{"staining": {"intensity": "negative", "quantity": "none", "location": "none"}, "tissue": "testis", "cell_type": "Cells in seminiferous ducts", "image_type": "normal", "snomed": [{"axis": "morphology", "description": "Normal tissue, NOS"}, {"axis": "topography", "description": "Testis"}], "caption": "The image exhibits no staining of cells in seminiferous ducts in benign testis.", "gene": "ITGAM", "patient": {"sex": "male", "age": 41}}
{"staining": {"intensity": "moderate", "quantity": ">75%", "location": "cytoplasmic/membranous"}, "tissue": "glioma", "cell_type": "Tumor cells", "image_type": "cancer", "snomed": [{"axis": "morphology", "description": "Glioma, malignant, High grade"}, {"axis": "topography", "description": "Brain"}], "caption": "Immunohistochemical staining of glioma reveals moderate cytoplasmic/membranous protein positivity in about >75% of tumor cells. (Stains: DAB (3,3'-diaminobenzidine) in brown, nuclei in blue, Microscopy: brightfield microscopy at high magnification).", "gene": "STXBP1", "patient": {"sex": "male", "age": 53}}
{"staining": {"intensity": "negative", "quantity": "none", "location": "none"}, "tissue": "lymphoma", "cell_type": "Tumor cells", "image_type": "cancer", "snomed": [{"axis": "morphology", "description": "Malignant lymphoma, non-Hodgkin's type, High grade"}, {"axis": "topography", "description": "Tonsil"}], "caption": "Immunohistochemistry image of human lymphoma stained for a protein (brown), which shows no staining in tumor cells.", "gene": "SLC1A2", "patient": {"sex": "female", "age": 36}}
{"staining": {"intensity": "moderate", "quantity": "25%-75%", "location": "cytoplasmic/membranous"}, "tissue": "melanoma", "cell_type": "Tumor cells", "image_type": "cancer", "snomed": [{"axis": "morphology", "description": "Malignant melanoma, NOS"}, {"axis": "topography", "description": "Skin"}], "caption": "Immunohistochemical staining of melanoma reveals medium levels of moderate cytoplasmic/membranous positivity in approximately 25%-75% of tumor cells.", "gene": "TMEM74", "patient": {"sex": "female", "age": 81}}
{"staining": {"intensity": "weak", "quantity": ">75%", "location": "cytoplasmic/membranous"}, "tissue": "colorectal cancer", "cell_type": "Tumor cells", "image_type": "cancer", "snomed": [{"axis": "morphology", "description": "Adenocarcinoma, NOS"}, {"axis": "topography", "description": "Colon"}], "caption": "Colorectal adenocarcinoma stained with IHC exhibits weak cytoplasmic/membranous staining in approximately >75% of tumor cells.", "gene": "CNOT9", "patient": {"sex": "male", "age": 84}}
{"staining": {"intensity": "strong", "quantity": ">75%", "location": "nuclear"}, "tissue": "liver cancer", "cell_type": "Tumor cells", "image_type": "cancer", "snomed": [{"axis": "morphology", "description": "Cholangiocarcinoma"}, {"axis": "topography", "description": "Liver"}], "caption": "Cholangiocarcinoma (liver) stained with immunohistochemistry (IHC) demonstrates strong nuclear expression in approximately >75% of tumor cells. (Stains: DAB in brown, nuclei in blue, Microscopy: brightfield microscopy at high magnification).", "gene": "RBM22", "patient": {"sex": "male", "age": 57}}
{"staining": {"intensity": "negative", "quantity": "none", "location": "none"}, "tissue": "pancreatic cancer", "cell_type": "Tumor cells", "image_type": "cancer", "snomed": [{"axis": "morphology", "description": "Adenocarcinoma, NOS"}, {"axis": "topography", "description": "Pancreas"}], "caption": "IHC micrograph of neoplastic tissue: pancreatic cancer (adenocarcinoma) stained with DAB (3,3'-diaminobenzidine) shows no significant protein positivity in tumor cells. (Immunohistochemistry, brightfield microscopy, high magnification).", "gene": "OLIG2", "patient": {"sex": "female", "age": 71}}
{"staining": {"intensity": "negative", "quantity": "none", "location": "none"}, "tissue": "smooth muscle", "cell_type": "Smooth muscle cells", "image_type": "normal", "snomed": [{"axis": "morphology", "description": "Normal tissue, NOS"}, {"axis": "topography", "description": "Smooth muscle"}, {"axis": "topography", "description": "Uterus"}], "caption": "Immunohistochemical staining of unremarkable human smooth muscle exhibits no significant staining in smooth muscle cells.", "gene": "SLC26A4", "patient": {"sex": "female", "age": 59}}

§ §

## Assigned task
An exact copy of every record is needed.

## Task result
{"staining": {"intensity": "negative", "quantity": "none", "location": "none"}, "tissue": "testis", "cell_type": "Cells in seminiferous ducts", "image_type": "normal", "snomed": [{"axis": "morphology", "description": "Normal tissue, NOS"}, {"axis": "topography", "description": "Testis"}], "caption": "The image exhibits no staining of cells in seminiferous ducts in benign testis.", "gene": "ITGAM", "patient": {"sex": "male", "age": 41}}
{"staining": {"intensity": "moderate", "quantity": ">75%", "location": "cytoplasmic/membranous"}, "tissue": "glioma", "cell_type": "Tumor cells", "image_type": "cancer", "snomed": [{"axis": "morphology", "description": "Glioma, malignant, High grade"}, {"axis": "topography", "description": "Brain"}], "caption": "Immunohistochemical staining of glioma reveals moderate cytoplasmic/membranous protein positivity in about >75% of tumor cells. (Stains: DAB (3,3'-diaminobenzidine) in brown, nuclei in blue, Microscopy: brightfield microscopy at high magnification).", "gene": "STXBP1", "patient": {"sex": "male", "age": 53}}
{"staining": {"intensity": "negative", "quantity": "none", "location": "none"}, "tissue": "lymphoma", "cell_type": "Tumor cells", "image_type": "cancer", "snomed": [{"axis": "morphology", "description": "Malignant lymphoma, non-Hodgkin's type, High grade"}, {"axis": "topography", "description": "Tonsil"}], "caption": "Immunohistochemistry image of human lymphoma stained for a protein (brown), which shows no staining in tumor cells.", "gene": "SLC1A2", "patient": {"sex": "female", "age": 36}}
{"staining": {"intensity": "moderate", "quantity": "25%-75%", "location": "cytoplasmic/membranous"}, "tissue": "melanoma", "cell_type": "Tumor cells", "image_type": "cancer", "snomed": [{"axis": "morphology", "description": "Malignant melanoma, NOS"}, {"axis": "topography", "description": "Skin"}], "caption": "Immunohistochemical staining of melanoma reveals medium levels of moderate cytoplasmic/membranous positivity in approximately 25%-75% of tumor cells.", "gene": "TMEM74", "patient": {"sex": "female", "age": 81}}
{"staining": {"intensity": "weak", "quantity": ">75%", "location": "cytoplasmic/membranous"}, "tissue": "colorectal cancer", "cell_type": "Tumor cells", "image_type": "cancer", "snomed": [{"axis": "morphology", "description": "Adenocarcinoma, NOS"}, {"axis": "topography", "description": "Colon"}], "caption": "Colorectal adenocarcinoma stained with IHC exhibits weak cytoplasmic/membranous staining in approximately >75% of tumor cells.", "gene": "CNOT9", "patient": {"sex": "male", "age": 84}}
{"staining": {"intensity": "strong", "quantity": ">75%", "location": "nuclear"}, "tissue": "liver cancer", "cell_type": "Tumor cells", "image_type": "cancer", "snomed": [{"axis": "morphology", "description": "Cholangiocarcinoma"}, {"axis": "topography", "description": "Liver"}], "caption": "Cholangiocarcinoma (liver) stained with immunohistochemistry (IHC) demonstrates strong nuclear expression in approximately >75% of tumor cells. (Stains: DAB in brown, nuclei in blue, Microscopy: brightfield microscopy at high magnification).", "gene": "RBM22", "patient": {"sex": "male", "age": 57}}
{"staining": {"intensity": "negative", "quantity": "none", "location": "none"}, "tissue": "pancreatic cancer", "cell_type": "Tumor cells", "image_type": "cancer", "snomed": [{"axis": "morphology", "description": "Adenocarcinoma, NOS"}, {"axis": "topography", "description": "Pancreas"}], "caption": "IHC micrograph of neoplastic tissue: pancreatic cancer (adenocarcinoma) stained with DAB (3,3'-diaminobenzidine) shows no significant protein positivity in tumor cells. (Immunohistochemistry, brightfield microscopy, high magnification).", "gene": "OLIG2", "patient": {"sex": "female", "age": 71}}
{"staining": {"intensity": "negative", "quantity": "none", "location": "none"}, "tissue": "smooth muscle", "cell_type": "Smooth muscle cells", "image_type": "normal", "snomed": [{"axis": "morphology", "description": "Normal tissue, NOS"}, {"axis": "topography", "description": "Smooth muscle"}, {"axis": "topography", "description": "Uterus"}], "caption": "Immunohistochemical staining of unremarkable human smooth muscle exhibits no significant staining in smooth muscle cells.", "gene": "SLC26A4", "patient": {"sex": "female", "age": 59}}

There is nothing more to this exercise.